La preuve, Iyad Ag Ghaly, le fondateur du groupe islamiste armé Ansar Dine, et ses disciples courent toujours malgré les moyens à la disposition des forces françaises et de la Minusma.
A première vue, Ag Ghaly peut remercier les Dieux du Sahara de lui avoir épargné le même sort qu’Abou Zeid, ex chef d’AQMI ou encore d’Abdelkrim Al Targui, morts sous les assauts répétés de Serval. Selon le journaliste et écrivain nigérien Seidik Abba, la longévité d’Iyad n’est ni plus ni moins que la résultante d’une entente entre les puissances dominantes de la région, à savoir Alger et Paris. Dans son article publié dans les colonnes du Monde Afrique, l’on apprend que cet accord daterait de 2014 alors que les soldats français avaient en ligne de mire Iyad Ag Ghaly.
Pourtant, Iyad Ag Ghaly a été régulièrement présenté comme un hors-la-loi notoire et accusé d’être fortement impliqué dans la déstabilisation du Mali en 2012. Il a été même qualifié à un certain moment comme l’ennemi public numéro 1 dans la région. Mais, cela n’aurait pas empêché les puissances régionales de l’épargner pour des considérations politiques. Et si les Algériens ont toujours prôné une logique de résolution pacifique de la crise malienne, c’est loin d’être la position française qui prétend une lutte ouverte contre le terrorisme au Sahel.

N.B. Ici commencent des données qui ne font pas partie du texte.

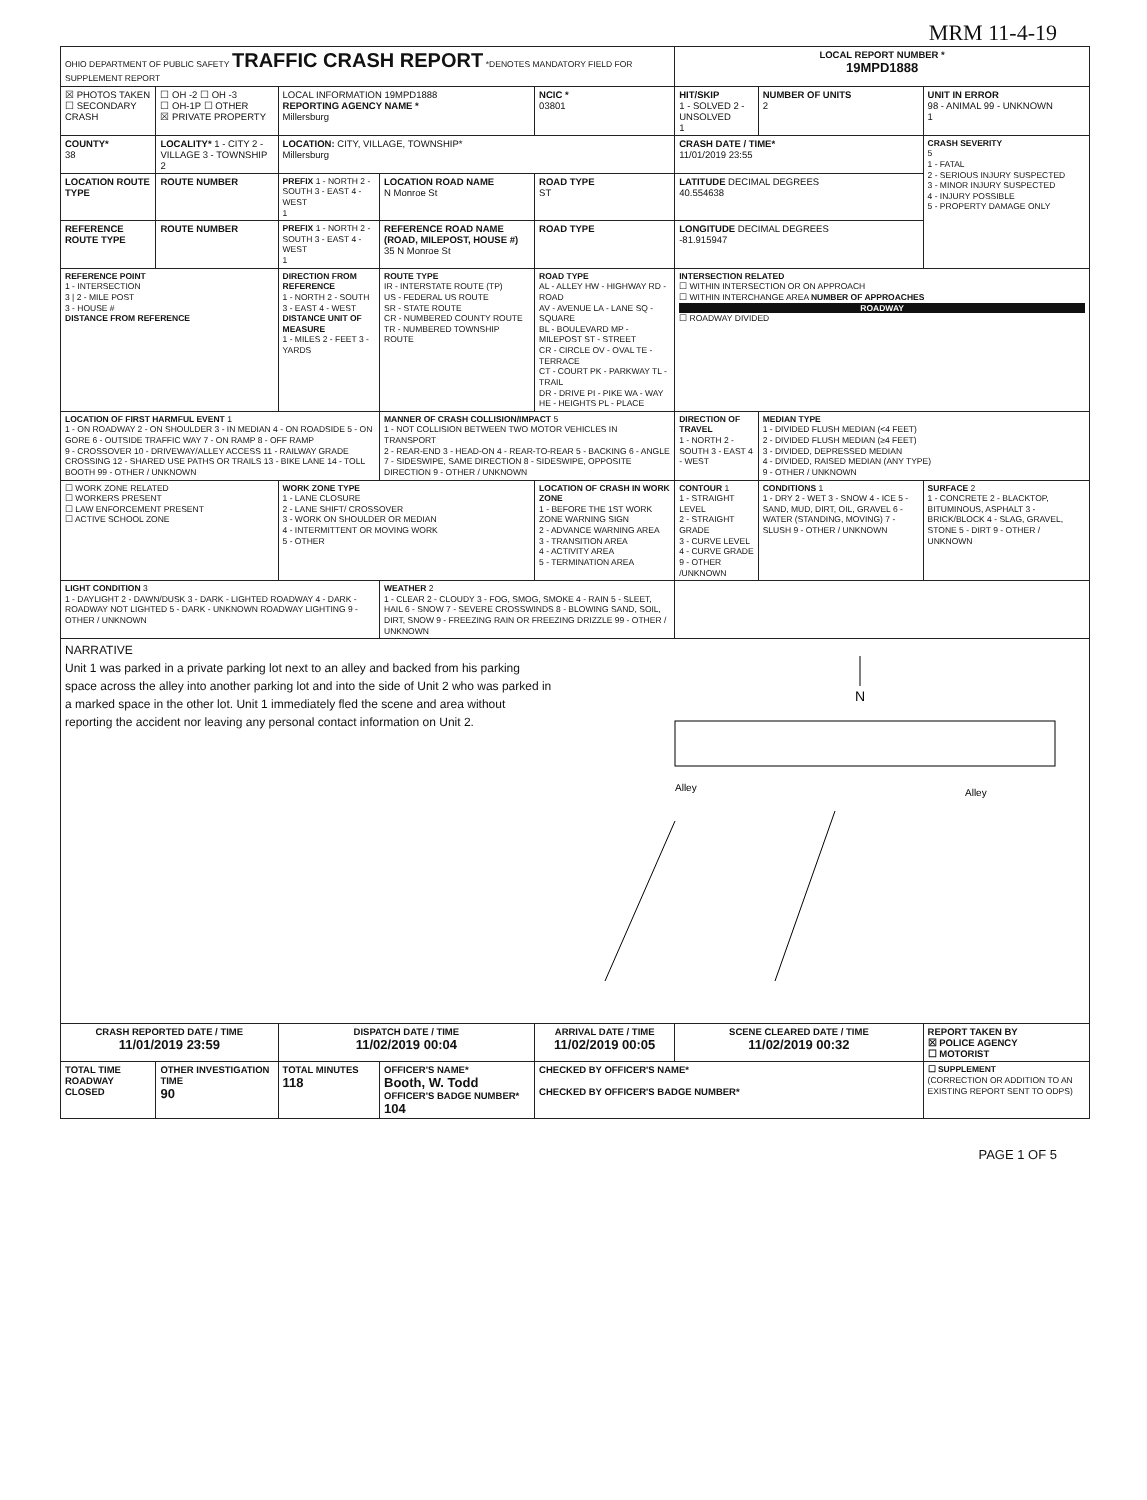MRM 11-4-19
| OHIO DEPARTMENT OF PUBLIC SAFETY TRAFFIC CRASH REPORT *DENOTES MANDATORY FIELD FOR SUPPLEMENT REPORT | | | | | LOCAL REPORT NUMBER * 19MPD1888 | | |
| ☒ PHOTOS TAKEN ☐ SECONDARY CRASH | ☐ OH -2 ☐ OH -3 ☐ OH-1P ☐ OTHER ☒ PRIVATE PROPERTY | LOCAL INFORMATION 19MPD1888 REPORTING AGENCY NAME * Millersburg | | NCIC * 03801 | HIT/SKIP 1 - SOLVED 2 - UNSOLVED 1 | NUMBER OF UNITS 2 | UNIT IN ERROR 98 - ANIMAL 99 - UNKNOWN 1 |
| COUNTY* 38 | LOCALITY* 1 - CITY 2 - VILLAGE 3 - TOWNSHIP 2 | LOCATION: CITY, VILLAGE, TOWNSHIP* Millersburg | | | CRASH DATE / TIME* 11/01/2019 23:55 | | CRASH SEVERITY 5 1 - FATAL 2 - SERIOUS INJURY SUSPECTED 3 - MINOR INJURY SUSPECTED 4 - INJURY POSSIBLE 5 - PROPERTY DAMAGE ONLY |
| LOCATION ROUTE TYPE | ROUTE NUMBER | PREFIX 1 - NORTH 2 - SOUTH 3 - EAST 4 - WEST 1 | LOCATION ROAD NAME N Monroe St | ROAD TYPE ST | LATITUDE DECIMAL DEGREES 40.554638 | | |
| REFERENCE ROUTE TYPE | ROUTE NUMBER | PREFIX 1 - NORTH 2 - SOUTH 3 - EAST 4 - WEST 1 | REFERENCE ROAD NAME (ROAD, MILEPOST, HOUSE #) 35 N Monroe St | ROAD TYPE | LONGITUDE DECIMAL DEGREES -81.915947 | | |
| REFERENCE POINT 1 - INTERSECTION 3 / 2 - MILE POST 3 - HOUSE # DISTANCE FROM REFERENCE | | DIRECTION FROM REFERENCE 1 - NORTH 2 - SOUTH 3 - EAST 4 - WEST DISTANCE UNIT OF MEASURE 1 - MILES 2 - FEET 3 - YARDS | ROUTE TYPE IR - INTERSTATE ROUTE (TP) US - FEDERAL US ROUTE SR - STATE ROUTE CR - NUMBERED COUNTY ROUTE TR - NUMBERED TOWNSHIP ROUTE | ROAD TYPE AL - ALLEY HW - HIGHWAY RD - ROAD AV - AVENUE LA - LANE SQ - SQUARE BL - BOULEVARD MP - MILEPOST ST - STREET CR - CIRCLE OV - OVAL TE - TERRACE CT - COURT PK - PARKWAY TL - TRAIL DR - DRIVE PI - PIKE WA - WAY HE - HEIGHTS PL - PLACE | INTERSECTION RELATED ☐ WITHIN INTERSECTION OR ON APPROACH ☐ WITHIN INTERCHANGE AREA NUMBER OF APPROACHES ROADWAY ☐ ROADWAY DIVIDED | | |
| LOCATION OF FIRST HARMFUL EVENT 1 1 - ON ROADWAY 2 - ON SHOULDER 3 - IN MEDIAN 4 - ON ROADSIDE 5 - ON GORE 6 - OUTSIDE TRAFFIC WAY 7 - ON RAMP 8 - OFF RAMP 9 - CROSSOVER 10 - DRIVEWAY/ALLEY ACCESS 11 - RAILWAY GRADE CROSSING 12 - SHARED USE PATHS OR TRAILS 13 - BIKE LANE 14 - TOLL BOOTH 99 - OTHER / UNKNOWN | | | MANNER OF CRASH COLLISION/IMPACT 5 1 - NOT COLLISION BETWEEN TWO MOTOR VEHICLES IN TRANSPORT 2 - REAR-END 3 - HEAD-ON 4 - REAR-TO-REAR 5 - BACKING 6 - ANGLE 7 - SIDESWIPE, SAME DIRECTION 8 - SIDESWIPE, OPPOSITE DIRECTION 9 - OTHER / UNKNOWN | | DIRECTION OF TRAVEL 1 - NORTH 2 - SOUTH 3 - EAST 4 - WEST | MEDIAN TYPE 1 - DIVIDED FLUSH MEDIAN (<4 FEET) 2 - DIVIDED FLUSH MEDIAN (≥4 FEET) 3 - DIVIDED, DEPRESSED MEDIAN 4 - DIVIDED, RAISED MEDIAN (ANY TYPE) 9 - OTHER / UNKNOWN | |
| ☐ WORK ZONE RELATED ☐ WORKERS PRESENT ☐ LAW ENFORCEMENT PRESENT ☐ ACTIVE SCHOOL ZONE | | WORK ZONE TYPE 1 - LANE CLOSURE 2 - LANE SHIFT/ CROSSOVER 3 - WORK ON SHOULDER OR MEDIAN 4 - INTERMITTENT OR MOVING WORK 5 - OTHER | | LOCATION OF CRASH IN WORK ZONE 1 - BEFORE THE 1ST WORK ZONE WARNING SIGN 2 - ADVANCE WARNING AREA 3 - TRANSITION AREA 4 - ACTIVITY AREA 5 - TERMINATION AREA | CONTOUR 1 1 - STRAIGHT LEVEL 2 - STRAIGHT GRADE 3 - CURVE LEVEL 4 - CURVE GRADE 9 - OTHER /UNKNOWN | CONDITIONS 1 1 - DRY 2 - WET 3 - SNOW 4 - ICE 5 - SAND, MUD, DIRT, OIL, GRAVEL 6 - WATER (STANDING, MOVING) 7 - SLUSH 9 - OTHER / UNKNOWN | SURFACE 2 1 - CONCRETE 2 - BLACKTOP, BITUMINOUS, ASPHALT 3 - BRICK/BLOCK 4 - SLAG, GRAVEL, STONE 5 - DIRT 9 - OTHER / UNKNOWN |
| LIGHT CONDITION 3 1 - DAYLIGHT 2 - DAWN/DUSK 3 - DARK - LIGHTED ROADWAY 4 - DARK - ROADWAY NOT LIGHTED 5 - DARK - UNKNOWN ROADWAY LIGHTING 9 - OTHER / UNKNOWN | | | WEATHER 2 1 - CLEAR 2 - CLOUDY 3 - FOG, SMOG, SMOKE 4 - RAIN 5 - SLEET, HAIL 6 - SNOW 7 - SEVERE CROSSWINDS 8 - BLOWING SAND, SOIL, DIRT, SNOW 9 - FREEZING RAIN OR FREEZING DRIZZLE 99 - OTHER / UNKNOWN | | | | |
| NARRATIVE Unit 1 was parked in a private parking lot next to an alley and backed from his parking space across the alley into another parking lot and into the side of Unit 2 who was parked in a marked space in the other lot. Unit 1 immediately fled the scene and area without reporting the accident nor leaving any personal contact information on Unit 2. N Alley Alley | | | | | | | |
| CRASH REPORTED DATE / TIME 11/01/2019 23:59 | | DISPATCH DATE / TIME 11/02/2019 00:04 | | ARRIVAL DATE / TIME 11/02/2019 00:05 | SCENE CLEARED DATE / TIME 11/02/2019 00:32 | | REPORT TAKEN BY ☒ POLICE AGENCY ☐ MOTORIST |
| TOTAL TIME ROADWAY CLOSED | OTHER INVESTIGATION TIME 90 | TOTAL MINUTES 118 | OFFICER'S NAME* Booth, W. Todd OFFICER'S BADGE NUMBER* 104 | CHECKED BY OFFICER'S NAME* CHECKED BY OFFICER'S BADGE NUMBER* | | | ☐ SUPPLEMENT (CORRECTION OR ADDITION TO AN EXISTING REPORT SENT TO ODPS) |
PAGE 1 OF 5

Les rapports recoupés des services de renseignements occidentaux, sur la situation au Mali, indiquent qu’en 2014, Iyad Ag Ghali et ses disciples seraient à portée de main des forces françaises, qui auraient pu même le capturer vivant. Toutefois, comme Paris et Alger se concertaient avant de telles décisions, Alger aurait expressément signifié à l’Elysée que le cas Iyad est son affaire à elle, et de ne point s’en mêler. La suite est tristement connue. Iyad a su profiter du chaos de la débandade des groupes terroristes pour se fondre dans les sables mouvants du désert malien. Désormais, il est tel un dromadaire. L’on voit ses traces mais l’on ne l’aperçoit jamais, surtout qu’une large zone du Nord du Mali est un domaine hors-loi.
Il semble peut-être anormal que les analystes et les observateurs parlent d’Alger et de Paris, alors qu’ils traitent une problématique concernant un Malien opérant des actes répréhensibles par la loi sur son territoire national. Eh bien, il n’échappe à personne que l’Algérie exerce sur le Mali une sorte de parrainage. Les différents accords de paix signés entre les rebelles et le gouvernement du Mali se sont opérés sous l’égide de l’Algérie et peuvent démontrer le poids de ce pays au Mali. Paris aurait donc jugé qu’il serait judicieux de contacter le parrain plutôt que le parrainé, pourtant Etat souverain.
Mais, une telle situation impacte dangereusement la sécurité de la zone, puisque des hors-la-loi jouiraient d’une « garantie d’impunité », alors qu’ils continuent à semer la zizanie dans la région. Or, Alger et Paris ne seraient pas de cet avis, concernant le réseau de Ansar Dine et de son chef Iyad Ag Ghaly, très influent au Sahel. lequel réseau aurait été déterminant pour la libération d’otages. Les rapports parlent des fameux otages d’Arlit, voire même la libération des diplomates algériens enlevés en avril 2012 à Gao. En échange de cette délivrance, plusieurs disent qu’Ag Ghaly s’en serait servi pour négocier une immunité pour lui et ses hommes. Une information qui trouve de plus en plus crédit car il est difficile de comprendre que l’armée française, avec tous les moyens qu’elle dispose, ne parvienne pas à localiser ce groupe armé. Officiellement, la grande muette de l’Hexagone ne communique point sur son cas alors que l’on sait que le Mali et les Etats-Unis le recherchent activement.
Cela veut dire qu’Algériens et Français ne veulent pas se mettre à dos un puissant chef armé, tribal et extrémiste, dont ses réseaux et ses cousins germains ont permis la résolution de plusieurs périls. En effet, les ifoghas ont pris une part importante dans la libération d’otages français au Sahel entre 2012 et 2013. Ils ont aussi joué un rôle prépondérant à la libération des diplomates algériens enlevés en avril 2012 à Gao. De plus, l’Algérie fortement traumatisée par sa « décennie noire » qui fit plus de 60 000 victimes, craint énormément le spectre de l’extrémisme armé à tel point qu’elle œuvre pour maintenir le plus possible hors de ses frontières toutes velléités armées terroriste.
Une autre information ressort des rapports des services de renseignements, Iyad Ag Ghaly est un puissant chef tribal dont les siens espèrent toujours qu’il devienne fréquentable. Selon Lemine Ould Salem, auteur de Le Ben Laden du Sahel : sur les traces du djihadiste Mokhtar Belmokhtar, le statut du chef traditionnel d’Iyad expliquerait aussi le fait qu’il échappe à tous les radars. En attendant son hypothétique retour dans les rangs de la tribu des Ifoghas ou de son arrestation par une force militaire, Iyad continue d’arpenter la zone algéro-malienne du nord du Mali. Toutefois, ce sont les citoyens paisibles qui paient les frais.